El cuartito trasero era, en efecto, un cuartito situado en la parte de atrás del puesto. De ahí su nombre. En él dos fotografías enmarcadas que K. supuso eran paisajes de la república, una mesa, un par de sillas libres y otra más ocupada por un superior de cara de pito. Éste trasteaba con suma atención en un teléfono móvil; de hecho, era tanta la atención que esta actividad parecía requerirle que ni una sola vez levantó la vista para mirar al turista.
-Bien, -dijo el primer policía- el visado son cuarenta maravedíes.
-¿Cómo? Oh, vaya, verá, es que... acabo de darle todo mi dinero a los militares.
-HA, HA, HA, HA, HA. ¿A los militares? ¿Y se puede saber por qué le ha dado usted todo su dinero a los militares? ¡Si ellos ni tan solo pueden proporcionarle un visado!
-Bueno, verá usted, es que yo me rijo por tres máximas en la vida: hay que tirar las varitas de merluza a la sartén cuando el aceite está caliente pero no demasiado (que si no arden, ;p), no debe uno toquetearse jamás las espinillas en los diez minutos previos a salir de casa, y, por último pero no por ello menos importante, siempre se debe obedecer a quien te pide algo con una metralleta colgada del hombro. Llámeme inflexible si quiere, pero yo estas normas no las quebranto jamás.
-¿Sí? Bueno, pues allá usted. Yo personalmente prefiero salir con un bulto rojo en la cara que con uno blanco, pero cada cual elige su menor mal. Bueno, lo que le decía, que tiene usted que darnos cuarenta maravedíes si quiere pasar. Yo le doy una tarjetita que después usted nos devuelve al salir, y todos tan contentos.

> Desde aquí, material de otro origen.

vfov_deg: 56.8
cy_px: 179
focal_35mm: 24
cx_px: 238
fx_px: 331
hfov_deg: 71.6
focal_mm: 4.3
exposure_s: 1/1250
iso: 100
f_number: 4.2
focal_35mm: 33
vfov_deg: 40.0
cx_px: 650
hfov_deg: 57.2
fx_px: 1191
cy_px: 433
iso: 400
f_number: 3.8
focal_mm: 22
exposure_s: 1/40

-Pero, verá usted, señor policía. Es que, como le he comentado, todo mi dinero se lo han quedado los militares (y el fajo del bolsillo interior pesaba más y más). Solo tengo... veamos... tres lei y un billete de cinco maravedíes. Pero verán, camaradas, yo con estar un par de horas en su fabulosa república ya soy feliz. Es que mi familia es comunista... (blablabla), y, además, no sé si han reparado ustedes en que mi cumpleños coincide con su día nacional. Por favor, les aseguro que esto es sumamente importante para mí. Verán, llevaba bastantes años ya en un pueblecito intentando averiguar para qué me querían allí, y este es el primer viaje que realizo tras semejante prueba. Les ruego que no me hagan esto.

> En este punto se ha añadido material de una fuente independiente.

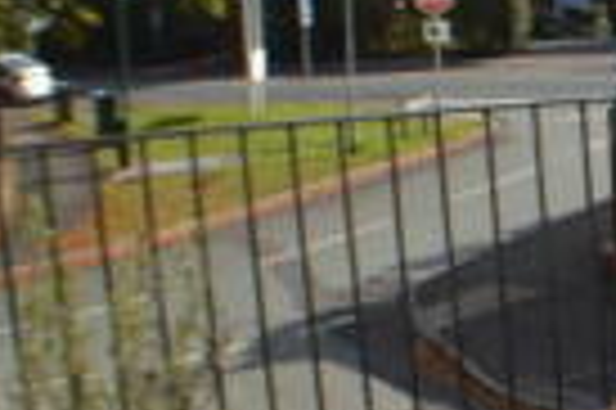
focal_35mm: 144
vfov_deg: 9.5
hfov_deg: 12.6
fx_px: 2461
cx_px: 1219
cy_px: 311
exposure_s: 1/200
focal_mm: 20
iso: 100
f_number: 9
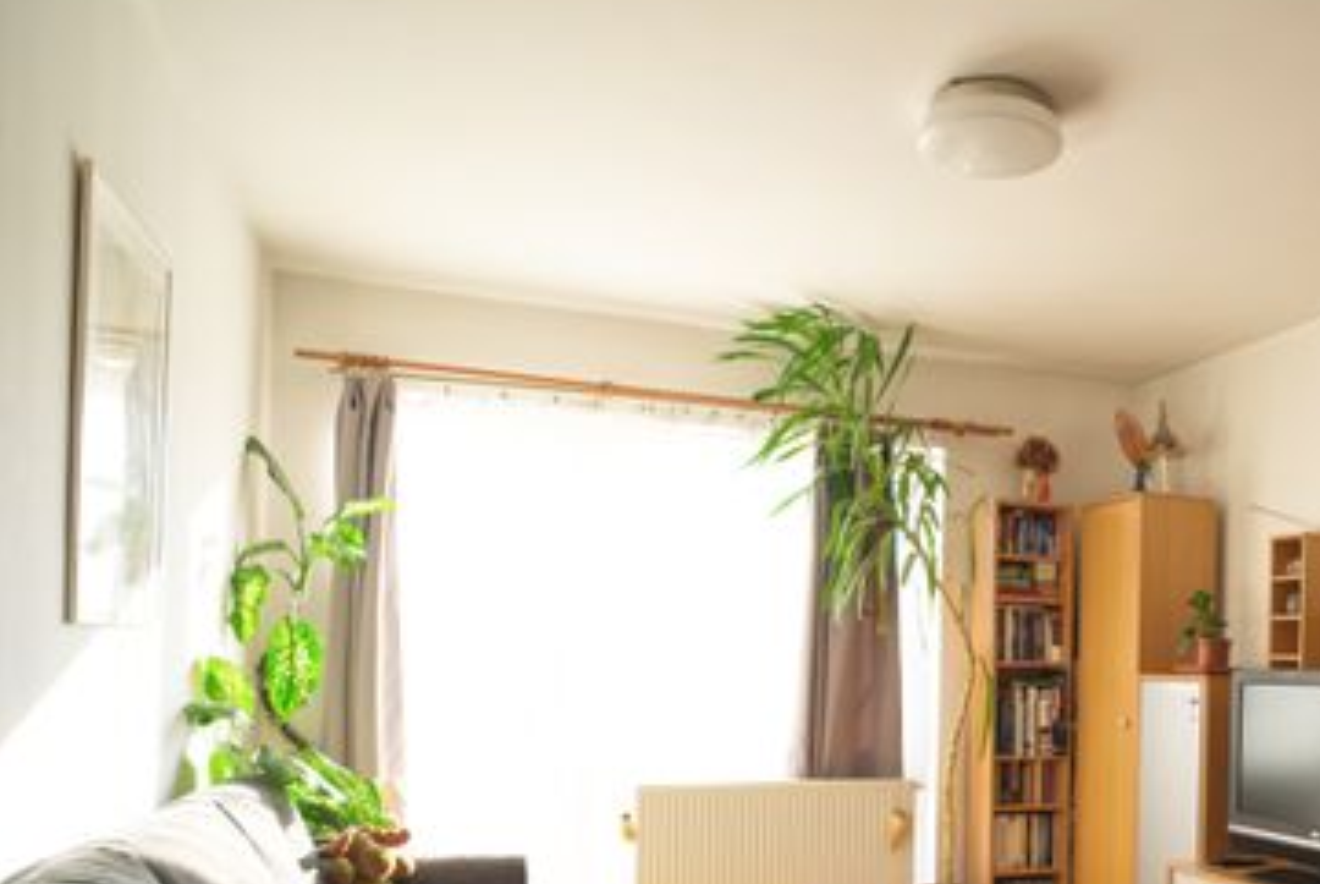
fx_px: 1101
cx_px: 979
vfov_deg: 42.2
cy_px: 680
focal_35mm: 30
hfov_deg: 58.8
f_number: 5
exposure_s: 1/60
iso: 125
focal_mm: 18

-Lo siento. No hay maravedíes, no hay república comunista. A tomar por culo.
Y así, con incluso menos fe que antes en el sistema, cabeza gacha, la pesada mochila a cuestas, aprovechando que un soldado con gorra de plato levantaba la valla para que pudiera salir de aquel fantástico país (o país fantástico) un Mercedes gris metalizado, K. taconeó tres veces con sus all stars rojas ("¡quiero volver a casa, quiero volver a casa, quiero volver a casa!") y se halló, ¡chas!, de vuelta en el mundo real.